• Exercise aim:
Locate the string "Comment" in the records below. Copy every line where it occurs.

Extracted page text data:
● ● ● ●

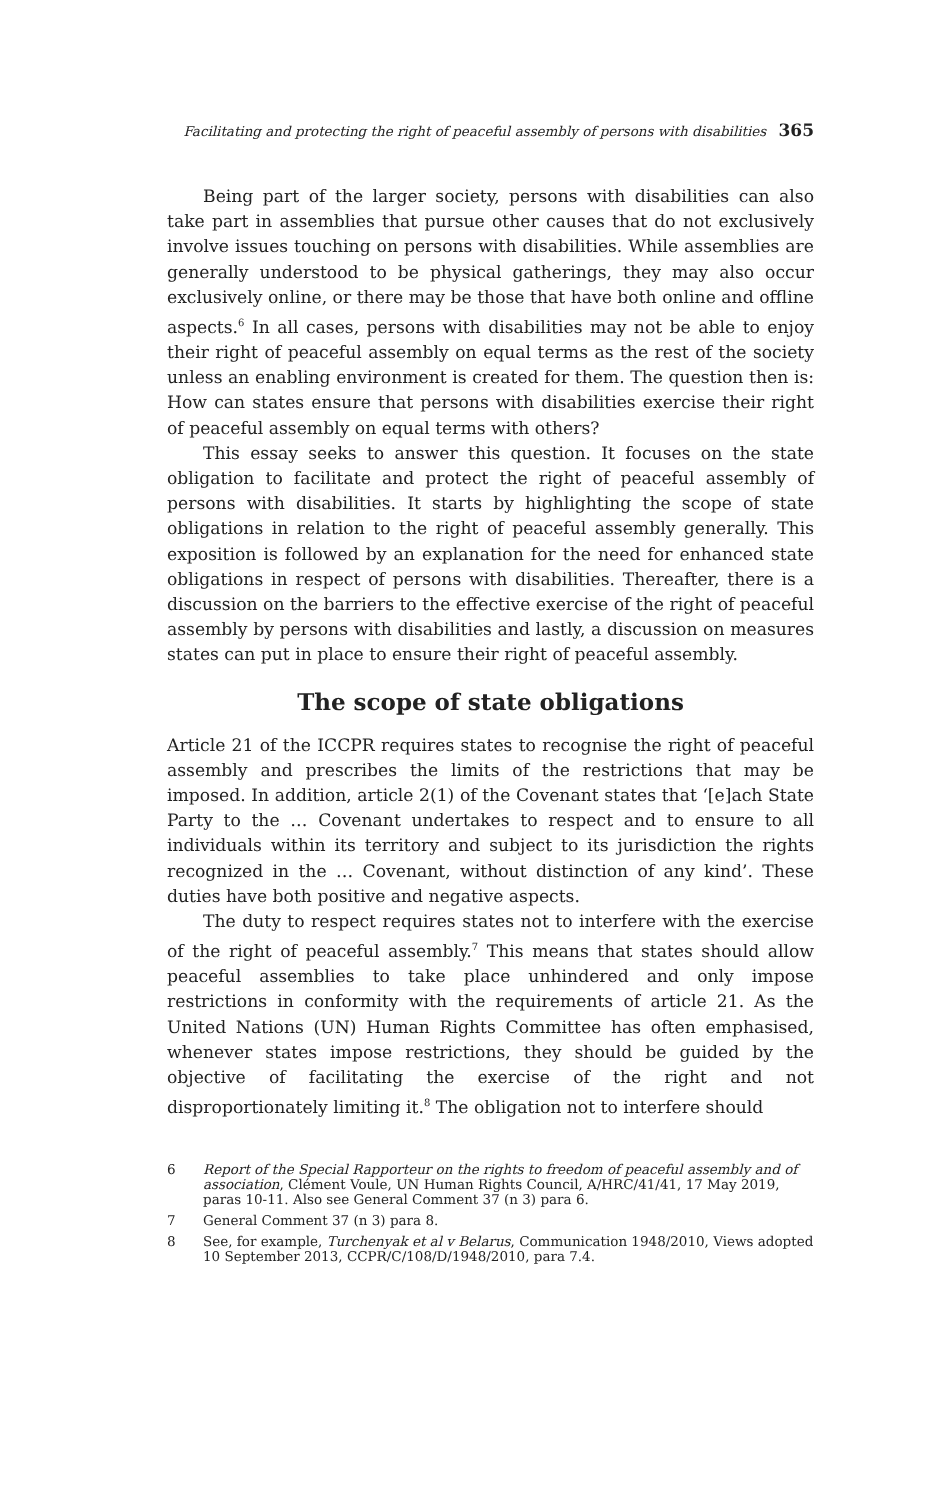Facilitating and protecting the right of peaceful assembly of persons with disabilities 365
Being part of the larger society, persons with disabilities can also take part in assemblies that pursue other causes that do not exclusively involve issues touching on persons with disabilities. While assemblies are generally understood to be physical gatherings, they may also occur exclusively online, or there may be those that have both online and offline aspects.<sup>6</sup> In all cases, persons with disabilities may not be able to enjoy their right of peaceful assembly on equal terms as the rest of the society unless an enabling environment is created for them. The question then is: How can states ensure that persons with disabilities exercise their right of peaceful assembly on equal terms with others?
This essay seeks to answer this question. It focuses on the state obligation to facilitate and protect the right of peaceful assembly of persons with disabilities. It starts by highlighting the scope of state obligations in relation to the right of peaceful assembly generally. This exposition is followed by an explanation for the need for enhanced state obligations in respect of persons with disabilities. Thereafter, there is a discussion on the barriers to the effective exercise of the right of peaceful assembly by persons with disabilities and lastly, a discussion on measures states can put in place to ensure their right of peaceful assembly.
The scope of state obligations
Article 21 of the ICCPR requires states to recognise the right of peaceful assembly and prescribes the limits of the restrictions that may be imposed. In addition, article 2(1) of the Covenant states that ‘[e]ach State Party to the … Covenant undertakes to respect and to ensure to all individuals within its territory and subject to its jurisdiction the rights recognized in the … Covenant, without distinction of any kind’. These duties have both positive and negative aspects.
The duty to respect requires states not to interfere with the exercise of the right of peaceful assembly.<sup>7</sup> This means that states should allow peaceful assemblies to take place unhindered and only impose restrictions in conformity with the requirements of article 21. As the United Nations (UN) Human Rights Committee has often emphasised, whenever states impose restrictions, they should be guided by the objective of facilitating the exercise of the right and not disproportionately limiting it.<sup>8</sup> The obligation not to interfere should
6 Report of the Special Rapporteur on the rights to freedom of peaceful assembly and of association, Clément Voule, UN Human Rights Council, A/HRC/41/41, 17 May 2019, paras 10-11. Also see General Comment 37 (n 3) para 6.
7 General Comment 37 (n 3) para 8.
8 See, for example, Turchenyak et al v Belarus, Communication 1948/2010, Views adopted 10 September 2013, CCPR/C/108/D/1948/2010, para 7.4.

● ● ● ●

• Solved problem:
6 Report of the Special Rapporteur on the rights to freedom of peaceful assembly and of association, Clément Voule, UN Human Rights Council, A/HRC/41/41, 17 May 2019, paras 10-11. Also see General Comment 37 (n 3) para 6.
7 General Comment 37 (n 3) para 8.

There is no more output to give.